Lecturing for the Department of Spanish and Portuguese, Nicolás Sánchez-Rodríguez will work on his book about why paper technologies for representing value flourished in nineteenth-century Colombia. He will teach “Fleshing the Soul: Money and Matter in Spanish America.”
Appointed in the Department of Astrophysical Sciences, Daniel Tamayo is studying the formation and evolution of planetary systems, in reference to planets outside our solar system. His investigation encompasses whether orbits alter over time.
Humanities Council Executive Committee
The Humanities Council added four members to its Executive Committee: Chair Esther Schor (English), Martin Kern (East Asian Studies), Kinohi Nishikawa (English, African American Studies), and Kim Lane Scheppele (Sociology, School of Public and International Affairs, The University Center for Human Values).
Members of the Council’s Executive Committee come from across the humanities departments and meet on a monthly basis to select Visiting Fellows, Research Professors, grantees of the David A. Gardner ’69 Magic Fund, Behrman Professors, and the Belknap Visitor in the Humanities. In addition to these specific tasks, the committee deliberates on interdisciplinary research and teaching proposals and thinks about the humanities as they intersect with the arts, social sciences, and natural sciences more broadly. Past discussions have focused on the library, admissions, graduate programs, emerging fields, and faculty diversity.
Humanities Program Directors
The Dean of the Faculty appointed six new program directors, whose terms began July 1, 2021.
Devin Fore (German) will chair the Committee for Film Studies. It promotes interdisciplinary appreciation of cinema, including by bringing filmmakers and film scholars to campus, as well as publicizing screenings, courses, and discussions. He will also co-direct the Program in Media and Modernity, which gives special attention to the interplay between culture and technology.
Effie Rentzou (Department of French and Italian) will direct the Program in European Cultural Studies. It investigates how European societies, past and present, order reality, make sense of life, and communicate meaning through various channels.
Esther Schor (English) will direct the Program in Humanistic Studies. It supports interdisciplinary approaches among students of any concentration, including by offering Western, East Asian, and Near Eastern Humanities Sequences.
Emmanuel Bourbouhakis (Classics) will serve as Acting Director for the Program in the Ancient World, and Beatrice Kitzinger (Art and Archaeology) for the Program in Medieval Studies. Carolyn Yerkes (Art and Archaeology) will be Acting Chair for the Committee on Renaissance and Early Modern Studies.
Campus Partnerships
The Council provides substantial support for the following visitors across campus.
Princeton Mellon Fellow in Architecture, Urbanism & the Humanities Dean Chahim (Architecture) argues in his research that Mexico City engineers, under political pressure, have transformed flooding into a form of environmental suffering that disproportionately affects the urban poor.
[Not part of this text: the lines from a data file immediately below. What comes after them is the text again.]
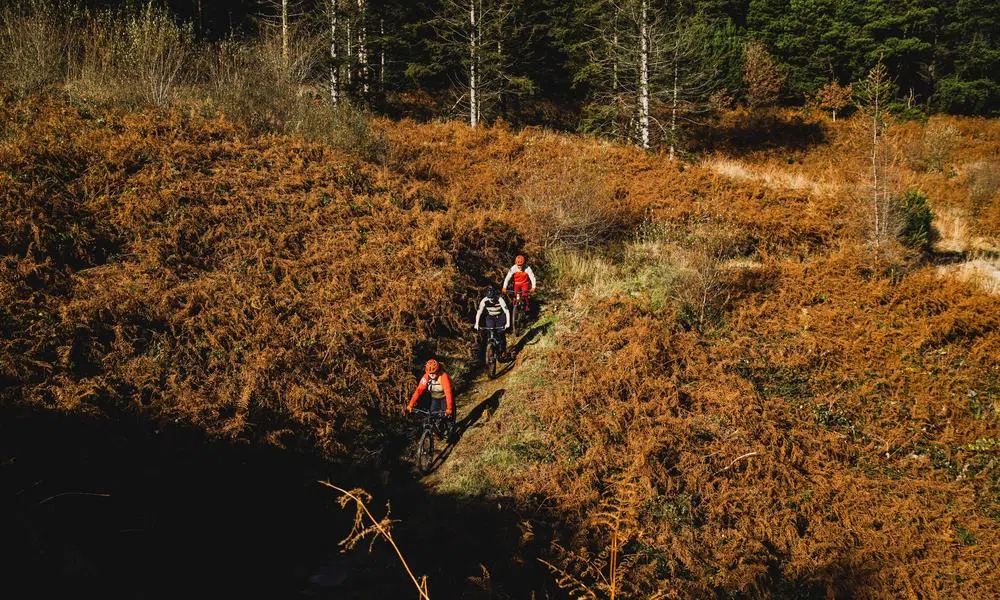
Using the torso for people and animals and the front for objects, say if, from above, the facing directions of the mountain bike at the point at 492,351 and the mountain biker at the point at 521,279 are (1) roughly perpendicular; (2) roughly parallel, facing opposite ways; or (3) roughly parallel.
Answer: roughly parallel

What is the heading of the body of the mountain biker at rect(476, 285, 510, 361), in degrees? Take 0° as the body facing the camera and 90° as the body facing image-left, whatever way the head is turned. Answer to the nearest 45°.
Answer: approximately 0°

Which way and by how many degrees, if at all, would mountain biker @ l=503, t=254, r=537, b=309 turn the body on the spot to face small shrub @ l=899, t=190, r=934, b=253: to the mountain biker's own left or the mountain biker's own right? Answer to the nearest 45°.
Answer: approximately 90° to the mountain biker's own left

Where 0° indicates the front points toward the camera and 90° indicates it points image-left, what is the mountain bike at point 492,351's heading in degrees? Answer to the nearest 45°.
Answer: approximately 0°

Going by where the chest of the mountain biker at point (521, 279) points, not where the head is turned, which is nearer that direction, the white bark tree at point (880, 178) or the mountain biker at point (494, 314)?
the mountain biker

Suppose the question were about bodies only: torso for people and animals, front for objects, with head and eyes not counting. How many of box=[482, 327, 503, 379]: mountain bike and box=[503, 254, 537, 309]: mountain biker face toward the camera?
2

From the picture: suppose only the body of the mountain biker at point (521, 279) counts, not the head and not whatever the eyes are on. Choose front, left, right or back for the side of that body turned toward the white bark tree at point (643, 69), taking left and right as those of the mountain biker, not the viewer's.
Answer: back

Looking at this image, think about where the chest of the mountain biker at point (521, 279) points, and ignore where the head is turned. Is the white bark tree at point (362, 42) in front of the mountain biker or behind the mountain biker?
behind

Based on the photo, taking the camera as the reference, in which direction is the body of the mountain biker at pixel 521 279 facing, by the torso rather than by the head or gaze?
toward the camera
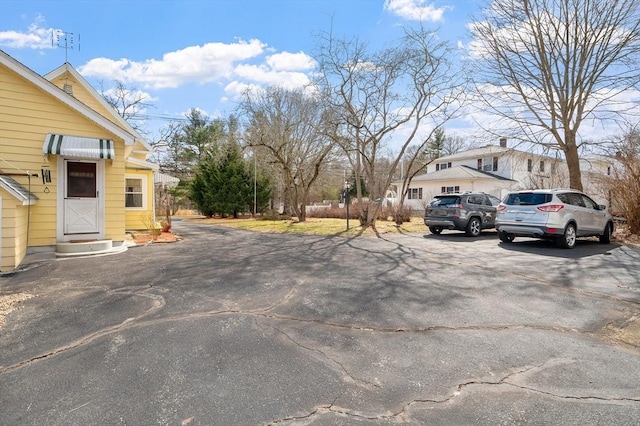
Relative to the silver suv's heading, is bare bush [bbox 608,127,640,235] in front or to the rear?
in front

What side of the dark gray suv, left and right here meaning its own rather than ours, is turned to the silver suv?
right

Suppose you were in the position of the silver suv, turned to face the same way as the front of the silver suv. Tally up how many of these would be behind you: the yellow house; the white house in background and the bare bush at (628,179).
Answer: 1

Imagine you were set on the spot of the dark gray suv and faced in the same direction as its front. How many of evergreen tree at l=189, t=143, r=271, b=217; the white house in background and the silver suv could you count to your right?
1

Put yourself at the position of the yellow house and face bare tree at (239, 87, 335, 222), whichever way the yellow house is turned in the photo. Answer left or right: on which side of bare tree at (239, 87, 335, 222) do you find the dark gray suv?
right

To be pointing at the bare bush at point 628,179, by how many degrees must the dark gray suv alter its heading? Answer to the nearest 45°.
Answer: approximately 45° to its right

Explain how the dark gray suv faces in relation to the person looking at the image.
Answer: facing away from the viewer and to the right of the viewer

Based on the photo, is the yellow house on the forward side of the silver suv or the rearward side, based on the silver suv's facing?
on the rearward side

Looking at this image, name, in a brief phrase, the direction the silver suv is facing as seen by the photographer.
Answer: facing away from the viewer and to the right of the viewer

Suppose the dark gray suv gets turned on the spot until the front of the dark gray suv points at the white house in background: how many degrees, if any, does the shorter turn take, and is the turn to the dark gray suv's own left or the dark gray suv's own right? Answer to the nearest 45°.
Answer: approximately 45° to the dark gray suv's own left

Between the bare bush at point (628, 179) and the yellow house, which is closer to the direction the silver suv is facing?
the bare bush

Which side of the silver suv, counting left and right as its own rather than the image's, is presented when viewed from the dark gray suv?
left
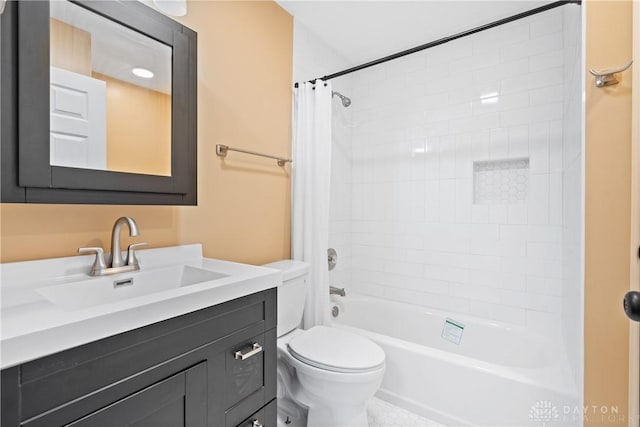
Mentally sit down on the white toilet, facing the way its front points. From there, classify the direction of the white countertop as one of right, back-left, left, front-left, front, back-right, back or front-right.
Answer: right

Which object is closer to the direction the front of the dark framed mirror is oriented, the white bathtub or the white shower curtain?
the white bathtub

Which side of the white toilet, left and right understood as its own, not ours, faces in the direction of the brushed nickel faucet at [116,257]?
right

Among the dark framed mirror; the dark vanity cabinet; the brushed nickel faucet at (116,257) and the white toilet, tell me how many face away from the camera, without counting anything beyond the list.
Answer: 0

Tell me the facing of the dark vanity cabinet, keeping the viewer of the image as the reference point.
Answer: facing the viewer and to the right of the viewer

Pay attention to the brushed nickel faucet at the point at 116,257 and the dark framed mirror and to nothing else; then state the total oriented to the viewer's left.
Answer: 0

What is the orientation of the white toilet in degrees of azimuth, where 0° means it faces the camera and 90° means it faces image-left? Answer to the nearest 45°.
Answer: approximately 315°

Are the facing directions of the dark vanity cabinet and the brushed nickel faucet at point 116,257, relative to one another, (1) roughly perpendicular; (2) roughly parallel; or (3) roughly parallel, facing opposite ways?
roughly parallel

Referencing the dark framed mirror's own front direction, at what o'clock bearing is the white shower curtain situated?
The white shower curtain is roughly at 10 o'clock from the dark framed mirror.
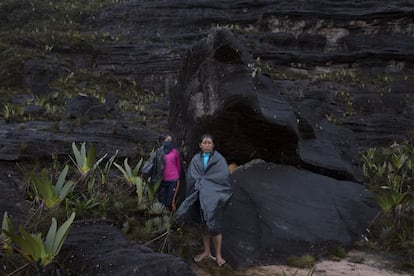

He will teach “Design Justice, Engineering, and the Urban Environment” in the spring.
Within the Princeton Institute for International and Regional Studies (PIIRS), the Program in Translation and Intercultural Communication appointed two Translators in Residence, with funding from the Humanities Council and the Lewis Center for the Arts. Sean Gasper Bye will bring his expertise in translating Polish literature, including Ellis Island: A People’s History by Małgorzata Szejnert. He hopes to explore international reportage while at the University. A translator from Chinese, Jeremy Tiang has written plays and novels including State of Emergency, which won the Singapore Literature Prize in 2018.
Within Firestone Library’s Special Collections, Associate Professional Specialist Mark Pyzyk is serving as Database Coordinator for the Framing the Late Antique and early Medieval Economy (FLAME) Project, hosted by the Princeton University Numismatic Collection and the Committee for the Study of Late Antiquity. He focuses on the production of coin dies and the relationship of minting to state power.